**WORK TO BE COMPLETED**
Number of lines with the string "items" in the entries below: report it, and nothing besides.

**LISTED RECORDS**
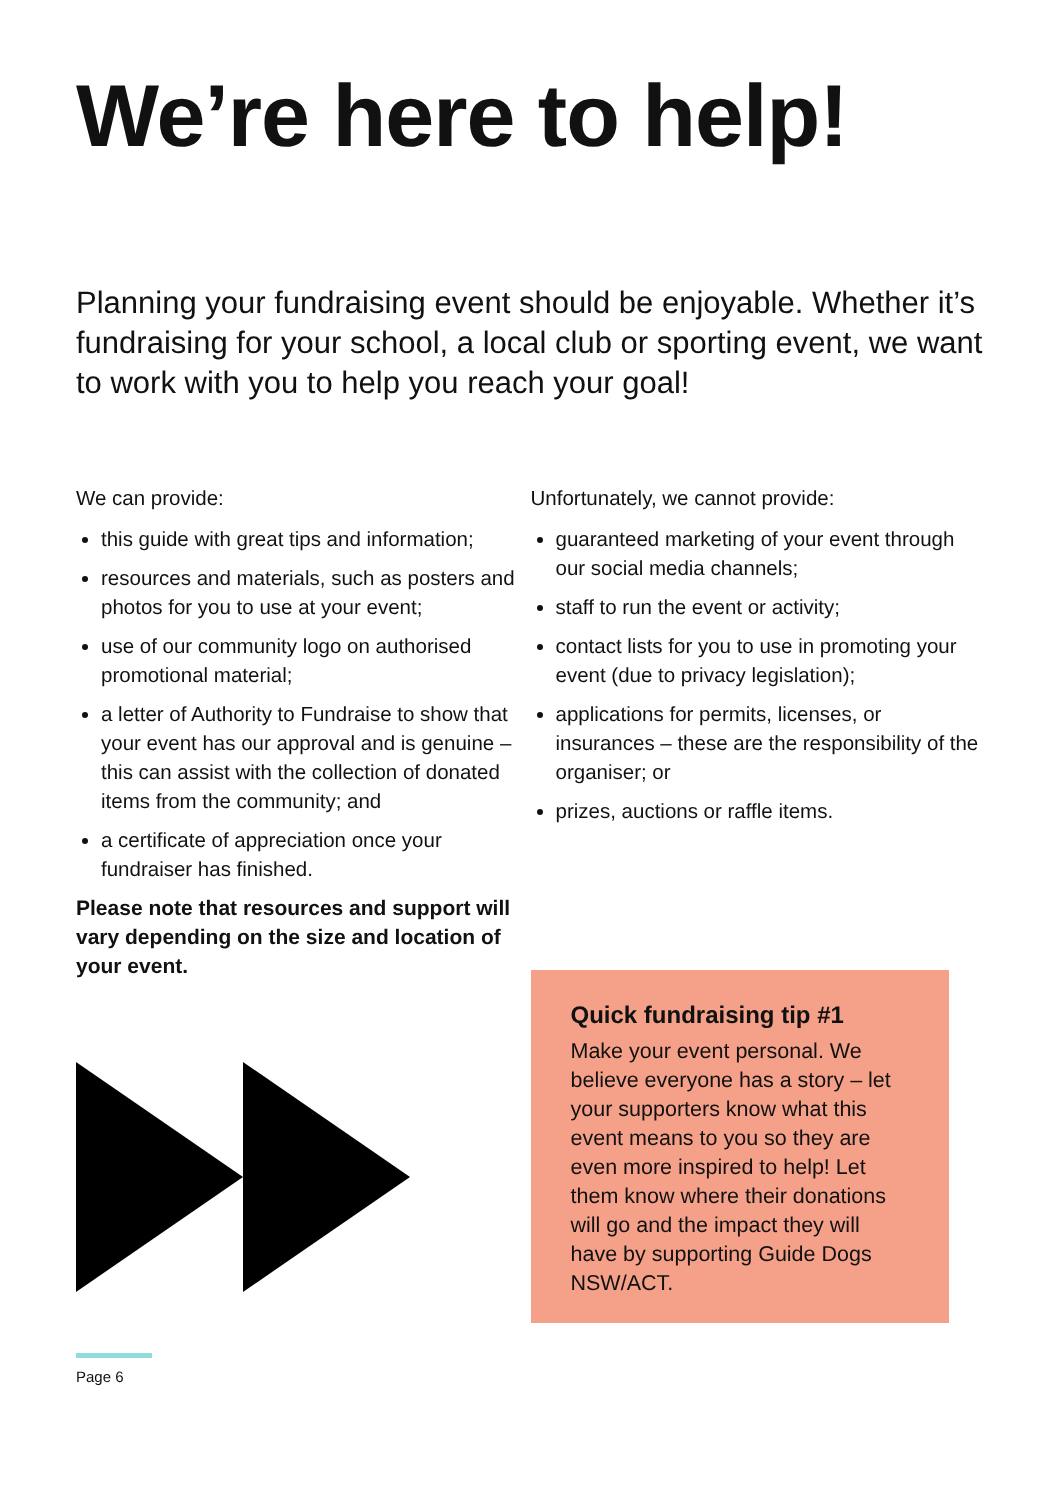We’re here to help!
Planning your fundraising event should be enjoyable. Whether it’s fundraising for your school, a local club or sporting event, we want to work with you to help you reach your goal!
We can provide:
this guide with great tips and information;
resources and materials, such as posters and photos for you to use at your event;
use of our community logo on authorised promotional material;
a letter of Authority to Fundraise to show that your event has our approval and is genuine – this can assist with the collection of donated items from the community; and
a certificate of appreciation once your fundraiser has finished.
Please note that resources and support will vary depending on the size and location of your event.
Unfortunately, we cannot provide:
guaranteed marketing of your event through our social media channels;
staff to run the event or activity;
contact lists for you to use in promoting your event (due to privacy legislation);
applications for permits, licenses, or insurances – these are the responsibility of the organiser; or
prizes, auctions or raffle items.
Quick fundraising tip #1
Make your event personal. We believe everyone has a story – let your supporters know what this event means to you so they are even more inspired to help! Let them know where their donations will go and the impact they will have by supporting Guide Dogs NSW/ACT.
Page 6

**SOLUTION TO THIS EXERCISE**
2